In 2015, Mx. Swindell moved to New York City to study theater at Marymount Manhattan, before dropping out two years later to pursue acting in Los Angeles. A former acting coach put Mx. Swindell in touch with Robert Myerow, a talent agent at the Gersh Agency, which led to roles in the 2018 film “Granada Nights” and, later, as a high school senior grappling with family issues on HBO’s “In Treatment.” “I’m always super-focused on how every performance or piece of work can be better than the last,” Mx. Swindell said.
Latest Project: Balancing comic-book blockbusters with independent films, Mx. Swindell also stars in “Master Gardener,” a philosophical thriller with Sigourney Weaver that premiered last month at the Venice Film Festival. (The New York Times critic Manohla Dargis called the film “an austere, beautiful, romantic, wordy, implausible and touchingly Utopian story of love, loneliness, violence and redemption.”) “When I met Sigourney, the first thing I thought was, ‘How am I possibly going to thank her for everything she has done?’” Mx. Swindell said.
Next Thing: Mx. Swindell is in the early stages of producing two films that “say something about the world we live in today.” One is “a movie about female dispatch riders during World War II.” The other is “about two female D.J. pioneers in London’s ‘second summer of love.’”

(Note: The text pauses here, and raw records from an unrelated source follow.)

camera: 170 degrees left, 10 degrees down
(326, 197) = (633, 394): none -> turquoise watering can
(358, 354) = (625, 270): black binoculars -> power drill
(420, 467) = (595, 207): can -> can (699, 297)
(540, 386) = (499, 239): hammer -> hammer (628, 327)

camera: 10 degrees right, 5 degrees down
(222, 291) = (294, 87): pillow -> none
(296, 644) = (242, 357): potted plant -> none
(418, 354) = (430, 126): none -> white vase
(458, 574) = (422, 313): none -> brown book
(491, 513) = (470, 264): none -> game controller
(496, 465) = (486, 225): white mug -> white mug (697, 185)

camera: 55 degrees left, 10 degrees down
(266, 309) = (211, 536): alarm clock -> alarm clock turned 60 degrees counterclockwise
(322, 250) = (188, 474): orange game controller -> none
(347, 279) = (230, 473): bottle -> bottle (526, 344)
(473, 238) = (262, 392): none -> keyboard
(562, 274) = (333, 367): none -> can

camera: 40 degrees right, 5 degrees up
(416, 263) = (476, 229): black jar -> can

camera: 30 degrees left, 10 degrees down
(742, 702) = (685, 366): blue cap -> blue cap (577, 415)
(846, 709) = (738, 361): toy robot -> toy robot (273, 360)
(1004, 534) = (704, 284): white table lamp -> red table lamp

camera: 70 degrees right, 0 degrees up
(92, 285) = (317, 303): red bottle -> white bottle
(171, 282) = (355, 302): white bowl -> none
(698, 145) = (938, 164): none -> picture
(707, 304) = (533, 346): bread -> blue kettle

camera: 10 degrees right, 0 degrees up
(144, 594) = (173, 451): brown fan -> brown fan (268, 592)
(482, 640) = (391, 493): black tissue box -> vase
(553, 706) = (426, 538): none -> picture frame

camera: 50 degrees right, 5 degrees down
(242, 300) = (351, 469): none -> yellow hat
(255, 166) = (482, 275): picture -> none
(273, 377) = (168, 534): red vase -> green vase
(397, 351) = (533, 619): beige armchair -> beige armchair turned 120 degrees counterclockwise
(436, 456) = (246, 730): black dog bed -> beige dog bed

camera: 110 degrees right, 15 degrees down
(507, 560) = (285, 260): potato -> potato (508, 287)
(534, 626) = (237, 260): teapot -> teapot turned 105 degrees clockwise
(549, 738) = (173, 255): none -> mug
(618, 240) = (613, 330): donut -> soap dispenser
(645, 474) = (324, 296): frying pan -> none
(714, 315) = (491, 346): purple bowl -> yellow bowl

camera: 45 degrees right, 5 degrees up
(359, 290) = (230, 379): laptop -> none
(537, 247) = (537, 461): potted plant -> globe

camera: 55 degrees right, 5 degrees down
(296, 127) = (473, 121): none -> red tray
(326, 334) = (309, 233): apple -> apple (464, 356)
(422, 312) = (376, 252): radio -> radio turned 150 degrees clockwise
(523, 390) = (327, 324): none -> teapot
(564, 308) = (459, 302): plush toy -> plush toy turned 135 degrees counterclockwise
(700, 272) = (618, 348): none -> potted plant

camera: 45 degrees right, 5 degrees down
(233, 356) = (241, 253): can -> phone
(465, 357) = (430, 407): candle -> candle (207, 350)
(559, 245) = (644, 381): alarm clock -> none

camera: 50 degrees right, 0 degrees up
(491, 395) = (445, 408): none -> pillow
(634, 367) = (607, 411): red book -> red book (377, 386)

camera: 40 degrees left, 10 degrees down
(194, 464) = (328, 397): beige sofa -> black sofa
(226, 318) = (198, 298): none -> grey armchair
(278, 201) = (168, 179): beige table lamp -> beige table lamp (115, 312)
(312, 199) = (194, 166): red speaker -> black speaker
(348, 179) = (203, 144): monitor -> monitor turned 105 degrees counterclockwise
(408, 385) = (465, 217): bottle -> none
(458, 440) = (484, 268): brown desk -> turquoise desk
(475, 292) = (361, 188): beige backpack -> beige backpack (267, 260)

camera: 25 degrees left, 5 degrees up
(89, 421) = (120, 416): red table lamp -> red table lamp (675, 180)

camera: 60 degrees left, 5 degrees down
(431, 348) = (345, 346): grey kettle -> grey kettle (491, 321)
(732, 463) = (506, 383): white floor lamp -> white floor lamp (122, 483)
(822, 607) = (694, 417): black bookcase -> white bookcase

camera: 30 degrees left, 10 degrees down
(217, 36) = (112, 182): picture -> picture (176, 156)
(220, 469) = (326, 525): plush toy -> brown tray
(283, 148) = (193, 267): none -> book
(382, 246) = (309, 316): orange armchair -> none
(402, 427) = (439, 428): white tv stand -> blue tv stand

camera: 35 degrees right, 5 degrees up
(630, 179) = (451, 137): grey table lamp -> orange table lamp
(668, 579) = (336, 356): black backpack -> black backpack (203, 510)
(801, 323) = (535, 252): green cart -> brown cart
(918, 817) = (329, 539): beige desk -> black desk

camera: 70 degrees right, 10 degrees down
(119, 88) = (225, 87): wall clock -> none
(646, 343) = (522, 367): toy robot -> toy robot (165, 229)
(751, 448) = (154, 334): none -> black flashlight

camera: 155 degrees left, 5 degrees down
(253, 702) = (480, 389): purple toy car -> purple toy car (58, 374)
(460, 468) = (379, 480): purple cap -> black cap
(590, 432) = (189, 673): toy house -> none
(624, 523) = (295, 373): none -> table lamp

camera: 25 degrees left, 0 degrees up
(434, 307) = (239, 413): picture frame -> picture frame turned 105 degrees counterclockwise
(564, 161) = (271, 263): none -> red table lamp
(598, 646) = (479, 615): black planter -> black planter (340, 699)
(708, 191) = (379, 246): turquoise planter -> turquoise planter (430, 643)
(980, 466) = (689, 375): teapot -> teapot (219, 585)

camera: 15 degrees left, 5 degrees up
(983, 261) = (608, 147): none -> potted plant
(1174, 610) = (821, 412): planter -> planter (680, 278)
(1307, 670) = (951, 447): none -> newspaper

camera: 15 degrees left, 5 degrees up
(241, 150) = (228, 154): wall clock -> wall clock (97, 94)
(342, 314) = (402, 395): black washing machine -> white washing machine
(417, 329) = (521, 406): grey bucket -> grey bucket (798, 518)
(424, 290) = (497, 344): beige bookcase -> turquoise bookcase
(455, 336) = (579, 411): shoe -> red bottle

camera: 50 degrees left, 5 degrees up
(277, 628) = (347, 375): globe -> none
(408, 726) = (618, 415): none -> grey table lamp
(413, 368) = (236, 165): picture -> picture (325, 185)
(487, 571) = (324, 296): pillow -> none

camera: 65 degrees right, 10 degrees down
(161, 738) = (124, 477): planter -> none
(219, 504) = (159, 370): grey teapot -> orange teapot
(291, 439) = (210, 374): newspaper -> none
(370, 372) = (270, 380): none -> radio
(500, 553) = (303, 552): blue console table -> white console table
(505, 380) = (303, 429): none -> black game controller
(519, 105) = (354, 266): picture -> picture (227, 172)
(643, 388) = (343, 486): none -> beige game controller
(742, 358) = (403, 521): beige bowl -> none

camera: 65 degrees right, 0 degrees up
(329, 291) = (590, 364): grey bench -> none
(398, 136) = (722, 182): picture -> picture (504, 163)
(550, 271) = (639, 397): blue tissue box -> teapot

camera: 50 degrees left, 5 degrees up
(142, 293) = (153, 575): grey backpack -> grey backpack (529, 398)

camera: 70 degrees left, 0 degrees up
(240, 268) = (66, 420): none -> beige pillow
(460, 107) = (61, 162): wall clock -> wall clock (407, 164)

Gender Performances: Mx. Swindell found New York City to be a wellspring for identity studies — not only in college classrooms, but at after-hours parties like Battle Hymn, where gender fluidity was flaunted and celebrated. “I was learning things in my gender-studies classes, and at the same time I was going out at night and seeing the very things I was learning about in the wild.”